I f you ever wondered what happens to cargo seized as violations of UN embargoes,
the answer appears to be : finders keepers.
The Cambodian government has taken delivery of about 310 tones of ammunition
seized in March 1993 by the Seychelles navy from a ship destined for Somalia in
violation of a UN-imposed embargo, according to Cambodian military officials and
foreign defense analysts.
The Cambodians later bought the ammunition in a deal with the Seychelles'
government. It includes heavy, infantry and anti-riot weapons, machine guns and
a variety of Soviet-style ammunition from 7.62mm to 106mm.
The Seychelles navy seized the ship Malo off the coast of Somalia and
confiscated about 400 tonnes of ammunition.

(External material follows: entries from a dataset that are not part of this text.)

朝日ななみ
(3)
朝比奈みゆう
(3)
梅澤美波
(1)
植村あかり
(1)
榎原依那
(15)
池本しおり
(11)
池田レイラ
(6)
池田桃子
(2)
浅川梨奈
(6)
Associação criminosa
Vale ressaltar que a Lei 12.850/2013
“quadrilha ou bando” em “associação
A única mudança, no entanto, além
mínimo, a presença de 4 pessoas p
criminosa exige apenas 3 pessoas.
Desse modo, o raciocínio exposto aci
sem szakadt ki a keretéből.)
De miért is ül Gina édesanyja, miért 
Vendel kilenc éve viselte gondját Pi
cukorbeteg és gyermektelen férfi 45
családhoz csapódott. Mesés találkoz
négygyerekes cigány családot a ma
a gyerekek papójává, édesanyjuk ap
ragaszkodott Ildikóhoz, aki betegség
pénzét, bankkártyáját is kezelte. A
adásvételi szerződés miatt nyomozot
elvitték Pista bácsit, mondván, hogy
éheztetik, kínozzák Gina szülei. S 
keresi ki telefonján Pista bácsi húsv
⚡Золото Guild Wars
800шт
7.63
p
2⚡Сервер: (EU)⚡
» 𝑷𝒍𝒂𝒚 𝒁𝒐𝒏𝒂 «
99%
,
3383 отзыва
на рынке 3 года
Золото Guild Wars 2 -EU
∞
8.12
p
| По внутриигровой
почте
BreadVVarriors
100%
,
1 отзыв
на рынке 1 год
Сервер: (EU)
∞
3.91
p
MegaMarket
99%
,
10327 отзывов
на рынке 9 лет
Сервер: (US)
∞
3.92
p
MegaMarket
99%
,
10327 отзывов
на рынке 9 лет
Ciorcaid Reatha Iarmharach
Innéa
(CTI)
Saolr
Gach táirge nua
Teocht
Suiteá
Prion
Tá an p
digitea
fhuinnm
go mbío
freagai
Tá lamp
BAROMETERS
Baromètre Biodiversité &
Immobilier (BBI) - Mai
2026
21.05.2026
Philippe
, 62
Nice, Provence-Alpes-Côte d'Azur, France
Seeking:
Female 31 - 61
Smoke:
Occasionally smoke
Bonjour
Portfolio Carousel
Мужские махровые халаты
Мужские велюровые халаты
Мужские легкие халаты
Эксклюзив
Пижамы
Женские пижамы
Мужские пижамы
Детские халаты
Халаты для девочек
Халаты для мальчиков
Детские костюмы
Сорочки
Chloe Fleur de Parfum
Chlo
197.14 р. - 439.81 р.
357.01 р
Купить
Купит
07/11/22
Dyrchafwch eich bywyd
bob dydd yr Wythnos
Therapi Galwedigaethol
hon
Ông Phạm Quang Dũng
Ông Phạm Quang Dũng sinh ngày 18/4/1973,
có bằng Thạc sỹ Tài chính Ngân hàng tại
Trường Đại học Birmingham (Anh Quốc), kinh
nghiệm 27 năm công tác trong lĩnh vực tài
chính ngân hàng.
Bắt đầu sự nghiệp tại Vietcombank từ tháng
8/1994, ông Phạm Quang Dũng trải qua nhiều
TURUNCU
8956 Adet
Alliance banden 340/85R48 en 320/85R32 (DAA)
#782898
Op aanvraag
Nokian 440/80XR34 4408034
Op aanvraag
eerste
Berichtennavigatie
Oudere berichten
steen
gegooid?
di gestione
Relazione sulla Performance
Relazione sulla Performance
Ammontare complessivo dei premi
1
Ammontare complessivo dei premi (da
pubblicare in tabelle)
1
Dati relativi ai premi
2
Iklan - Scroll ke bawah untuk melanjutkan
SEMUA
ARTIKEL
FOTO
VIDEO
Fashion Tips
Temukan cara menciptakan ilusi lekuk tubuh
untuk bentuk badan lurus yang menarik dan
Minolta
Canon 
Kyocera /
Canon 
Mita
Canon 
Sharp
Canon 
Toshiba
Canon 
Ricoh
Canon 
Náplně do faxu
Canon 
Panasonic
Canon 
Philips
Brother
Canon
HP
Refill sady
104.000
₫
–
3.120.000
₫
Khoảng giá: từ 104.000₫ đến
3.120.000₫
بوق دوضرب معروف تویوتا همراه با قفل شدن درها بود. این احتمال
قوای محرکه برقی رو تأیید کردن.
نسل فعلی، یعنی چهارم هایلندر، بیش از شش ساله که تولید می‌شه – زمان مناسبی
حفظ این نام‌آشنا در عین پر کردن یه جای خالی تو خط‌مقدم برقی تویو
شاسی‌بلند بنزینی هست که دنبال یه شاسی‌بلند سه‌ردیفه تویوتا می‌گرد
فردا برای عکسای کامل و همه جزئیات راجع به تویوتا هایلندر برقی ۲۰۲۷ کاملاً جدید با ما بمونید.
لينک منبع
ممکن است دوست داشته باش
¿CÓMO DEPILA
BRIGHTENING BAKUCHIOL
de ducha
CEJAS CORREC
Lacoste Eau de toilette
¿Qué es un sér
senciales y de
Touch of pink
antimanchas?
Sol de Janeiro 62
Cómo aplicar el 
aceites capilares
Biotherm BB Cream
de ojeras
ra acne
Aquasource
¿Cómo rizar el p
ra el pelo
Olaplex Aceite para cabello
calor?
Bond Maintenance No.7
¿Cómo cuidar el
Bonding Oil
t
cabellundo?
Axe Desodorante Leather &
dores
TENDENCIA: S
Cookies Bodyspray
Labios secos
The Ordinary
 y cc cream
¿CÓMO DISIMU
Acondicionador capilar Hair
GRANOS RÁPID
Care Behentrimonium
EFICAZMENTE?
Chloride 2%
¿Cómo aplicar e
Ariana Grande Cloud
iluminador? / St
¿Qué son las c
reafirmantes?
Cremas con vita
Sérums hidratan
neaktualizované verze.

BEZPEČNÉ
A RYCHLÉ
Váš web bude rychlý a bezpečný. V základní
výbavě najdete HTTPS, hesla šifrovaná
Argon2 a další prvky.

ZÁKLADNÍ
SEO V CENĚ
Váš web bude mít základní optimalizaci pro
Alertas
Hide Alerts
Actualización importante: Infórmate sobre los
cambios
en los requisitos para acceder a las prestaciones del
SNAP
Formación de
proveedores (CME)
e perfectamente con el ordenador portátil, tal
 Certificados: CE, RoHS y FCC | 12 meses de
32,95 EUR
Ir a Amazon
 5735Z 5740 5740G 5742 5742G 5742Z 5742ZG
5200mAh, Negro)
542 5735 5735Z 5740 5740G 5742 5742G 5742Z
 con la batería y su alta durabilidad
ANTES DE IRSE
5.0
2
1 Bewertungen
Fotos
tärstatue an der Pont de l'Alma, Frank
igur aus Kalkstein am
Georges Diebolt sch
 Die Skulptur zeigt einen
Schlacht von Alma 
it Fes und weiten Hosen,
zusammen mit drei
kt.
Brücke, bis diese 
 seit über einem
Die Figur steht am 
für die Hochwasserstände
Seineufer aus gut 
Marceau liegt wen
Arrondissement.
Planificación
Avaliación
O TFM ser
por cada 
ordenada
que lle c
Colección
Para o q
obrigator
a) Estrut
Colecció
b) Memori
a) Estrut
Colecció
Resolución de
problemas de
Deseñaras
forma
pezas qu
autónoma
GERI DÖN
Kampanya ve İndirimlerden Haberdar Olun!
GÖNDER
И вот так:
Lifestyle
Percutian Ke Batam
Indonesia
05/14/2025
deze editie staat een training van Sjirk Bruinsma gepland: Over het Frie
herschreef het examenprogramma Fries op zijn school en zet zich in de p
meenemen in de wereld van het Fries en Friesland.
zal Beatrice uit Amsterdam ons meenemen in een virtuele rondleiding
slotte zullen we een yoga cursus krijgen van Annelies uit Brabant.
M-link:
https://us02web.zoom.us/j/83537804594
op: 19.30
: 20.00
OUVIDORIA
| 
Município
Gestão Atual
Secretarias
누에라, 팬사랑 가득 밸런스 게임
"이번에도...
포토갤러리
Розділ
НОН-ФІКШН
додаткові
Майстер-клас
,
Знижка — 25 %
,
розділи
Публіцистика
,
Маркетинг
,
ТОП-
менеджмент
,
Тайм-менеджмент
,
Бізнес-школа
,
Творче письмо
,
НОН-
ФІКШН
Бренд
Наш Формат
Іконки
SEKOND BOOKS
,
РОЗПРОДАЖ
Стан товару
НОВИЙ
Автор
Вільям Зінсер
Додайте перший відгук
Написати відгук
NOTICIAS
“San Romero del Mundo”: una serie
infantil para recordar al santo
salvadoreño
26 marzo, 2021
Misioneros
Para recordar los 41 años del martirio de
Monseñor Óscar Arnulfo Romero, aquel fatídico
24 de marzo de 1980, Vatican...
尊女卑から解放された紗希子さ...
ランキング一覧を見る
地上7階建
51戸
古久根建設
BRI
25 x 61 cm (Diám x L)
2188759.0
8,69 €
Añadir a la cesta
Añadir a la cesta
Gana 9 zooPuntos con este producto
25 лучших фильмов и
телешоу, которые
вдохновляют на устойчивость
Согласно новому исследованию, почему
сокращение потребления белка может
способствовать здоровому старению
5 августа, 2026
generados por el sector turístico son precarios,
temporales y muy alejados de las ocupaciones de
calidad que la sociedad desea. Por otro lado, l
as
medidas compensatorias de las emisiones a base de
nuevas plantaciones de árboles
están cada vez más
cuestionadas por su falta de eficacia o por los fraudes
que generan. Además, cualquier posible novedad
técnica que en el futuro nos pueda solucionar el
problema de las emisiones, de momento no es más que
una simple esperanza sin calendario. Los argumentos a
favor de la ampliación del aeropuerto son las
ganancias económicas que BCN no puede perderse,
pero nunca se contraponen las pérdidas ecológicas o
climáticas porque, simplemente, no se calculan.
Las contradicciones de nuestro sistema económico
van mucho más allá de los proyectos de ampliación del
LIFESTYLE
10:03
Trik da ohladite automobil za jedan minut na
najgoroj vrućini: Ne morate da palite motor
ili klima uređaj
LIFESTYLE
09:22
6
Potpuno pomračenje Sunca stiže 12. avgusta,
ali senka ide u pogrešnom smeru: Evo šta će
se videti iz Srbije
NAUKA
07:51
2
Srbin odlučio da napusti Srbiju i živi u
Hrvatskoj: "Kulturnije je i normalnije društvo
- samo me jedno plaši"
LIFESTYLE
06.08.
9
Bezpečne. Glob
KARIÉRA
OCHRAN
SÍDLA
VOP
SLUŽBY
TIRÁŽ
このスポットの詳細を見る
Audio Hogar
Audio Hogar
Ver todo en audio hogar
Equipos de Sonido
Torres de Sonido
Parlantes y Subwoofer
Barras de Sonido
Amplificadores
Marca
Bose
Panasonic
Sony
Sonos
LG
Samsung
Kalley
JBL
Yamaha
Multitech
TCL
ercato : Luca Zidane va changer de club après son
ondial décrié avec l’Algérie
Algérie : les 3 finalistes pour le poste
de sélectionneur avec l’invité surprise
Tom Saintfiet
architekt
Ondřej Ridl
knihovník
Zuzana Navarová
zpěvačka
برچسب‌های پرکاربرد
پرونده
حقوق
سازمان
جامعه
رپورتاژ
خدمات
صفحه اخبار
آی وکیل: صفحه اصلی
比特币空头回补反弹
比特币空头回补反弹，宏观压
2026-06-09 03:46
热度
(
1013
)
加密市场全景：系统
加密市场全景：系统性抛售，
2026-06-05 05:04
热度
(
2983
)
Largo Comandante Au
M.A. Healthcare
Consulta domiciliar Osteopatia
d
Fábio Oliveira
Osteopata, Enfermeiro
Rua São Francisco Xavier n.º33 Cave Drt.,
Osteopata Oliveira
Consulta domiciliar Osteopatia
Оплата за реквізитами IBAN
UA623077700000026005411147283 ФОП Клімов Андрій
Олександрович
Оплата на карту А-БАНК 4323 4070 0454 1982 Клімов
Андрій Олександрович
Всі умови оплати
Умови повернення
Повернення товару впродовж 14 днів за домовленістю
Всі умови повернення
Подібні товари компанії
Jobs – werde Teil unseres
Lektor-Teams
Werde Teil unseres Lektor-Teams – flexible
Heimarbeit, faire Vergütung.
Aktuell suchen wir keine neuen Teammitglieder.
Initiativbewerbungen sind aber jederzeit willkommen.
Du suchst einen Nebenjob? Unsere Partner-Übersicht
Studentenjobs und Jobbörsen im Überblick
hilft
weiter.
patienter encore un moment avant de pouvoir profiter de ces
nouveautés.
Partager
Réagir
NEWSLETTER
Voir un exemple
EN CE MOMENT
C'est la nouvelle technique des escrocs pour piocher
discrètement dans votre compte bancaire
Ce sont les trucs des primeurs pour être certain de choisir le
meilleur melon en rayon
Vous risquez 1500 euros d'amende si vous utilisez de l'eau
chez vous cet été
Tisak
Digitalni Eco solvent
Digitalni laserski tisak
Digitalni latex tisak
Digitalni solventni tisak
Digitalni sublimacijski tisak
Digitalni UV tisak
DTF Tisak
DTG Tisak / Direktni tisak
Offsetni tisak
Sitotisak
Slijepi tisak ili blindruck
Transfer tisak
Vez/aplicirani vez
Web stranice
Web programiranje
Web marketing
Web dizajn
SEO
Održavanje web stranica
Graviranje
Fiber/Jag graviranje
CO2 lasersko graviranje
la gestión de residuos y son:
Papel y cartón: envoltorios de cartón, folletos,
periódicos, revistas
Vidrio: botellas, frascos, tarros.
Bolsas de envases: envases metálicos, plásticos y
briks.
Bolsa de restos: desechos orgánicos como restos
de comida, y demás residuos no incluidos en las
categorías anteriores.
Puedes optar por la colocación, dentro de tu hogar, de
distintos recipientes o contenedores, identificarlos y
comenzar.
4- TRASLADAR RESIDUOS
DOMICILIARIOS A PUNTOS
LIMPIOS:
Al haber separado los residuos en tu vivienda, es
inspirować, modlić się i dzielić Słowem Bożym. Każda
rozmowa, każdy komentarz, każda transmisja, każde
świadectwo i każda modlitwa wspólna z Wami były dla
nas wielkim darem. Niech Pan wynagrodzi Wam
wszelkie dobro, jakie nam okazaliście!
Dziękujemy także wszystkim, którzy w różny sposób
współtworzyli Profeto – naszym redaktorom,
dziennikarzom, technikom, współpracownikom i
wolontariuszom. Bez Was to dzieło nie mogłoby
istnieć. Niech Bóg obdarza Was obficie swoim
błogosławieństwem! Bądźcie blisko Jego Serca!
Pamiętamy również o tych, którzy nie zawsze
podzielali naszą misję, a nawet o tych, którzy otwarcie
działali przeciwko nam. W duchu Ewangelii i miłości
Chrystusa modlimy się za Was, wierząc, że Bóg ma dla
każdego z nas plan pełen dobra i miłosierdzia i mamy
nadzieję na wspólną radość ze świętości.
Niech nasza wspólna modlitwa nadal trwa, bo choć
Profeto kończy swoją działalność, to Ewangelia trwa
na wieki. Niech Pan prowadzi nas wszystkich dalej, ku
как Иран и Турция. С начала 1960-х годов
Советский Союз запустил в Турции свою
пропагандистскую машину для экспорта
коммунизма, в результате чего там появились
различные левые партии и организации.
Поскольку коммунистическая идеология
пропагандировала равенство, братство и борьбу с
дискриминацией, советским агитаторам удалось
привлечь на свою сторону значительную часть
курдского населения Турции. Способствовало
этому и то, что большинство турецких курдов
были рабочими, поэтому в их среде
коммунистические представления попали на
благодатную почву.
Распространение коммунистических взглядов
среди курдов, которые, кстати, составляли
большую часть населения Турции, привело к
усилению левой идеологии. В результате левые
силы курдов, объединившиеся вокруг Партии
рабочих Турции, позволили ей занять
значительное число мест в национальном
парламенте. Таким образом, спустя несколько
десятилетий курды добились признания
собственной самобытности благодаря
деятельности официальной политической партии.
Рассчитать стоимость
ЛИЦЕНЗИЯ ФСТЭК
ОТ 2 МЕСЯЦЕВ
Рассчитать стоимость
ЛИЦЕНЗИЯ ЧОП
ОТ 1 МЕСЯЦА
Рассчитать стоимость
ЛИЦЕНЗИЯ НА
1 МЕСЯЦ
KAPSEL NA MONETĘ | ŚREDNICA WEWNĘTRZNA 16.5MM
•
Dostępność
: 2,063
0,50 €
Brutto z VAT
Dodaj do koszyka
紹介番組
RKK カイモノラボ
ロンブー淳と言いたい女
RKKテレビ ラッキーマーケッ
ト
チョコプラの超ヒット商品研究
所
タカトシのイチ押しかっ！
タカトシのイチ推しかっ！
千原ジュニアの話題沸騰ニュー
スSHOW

About 90 tonnes was later sold to Rwanda and Zaire; most of the rest was sold
to Cambodia along with some heavy weapons from separate Seychellian stock. The
value of the ammunition was approximately 18 million francs, according to
military intelligence officials, and was believed sold for under two million
The agreement between the two governments was finalized in Dec 1994 and a
ship owned by Seychellian company Island Development Company, 5 Juin, left
Victoria port in the Seychelles for Cambodia on Dec 17 or 18.
It was not known where the seized cargo originated from.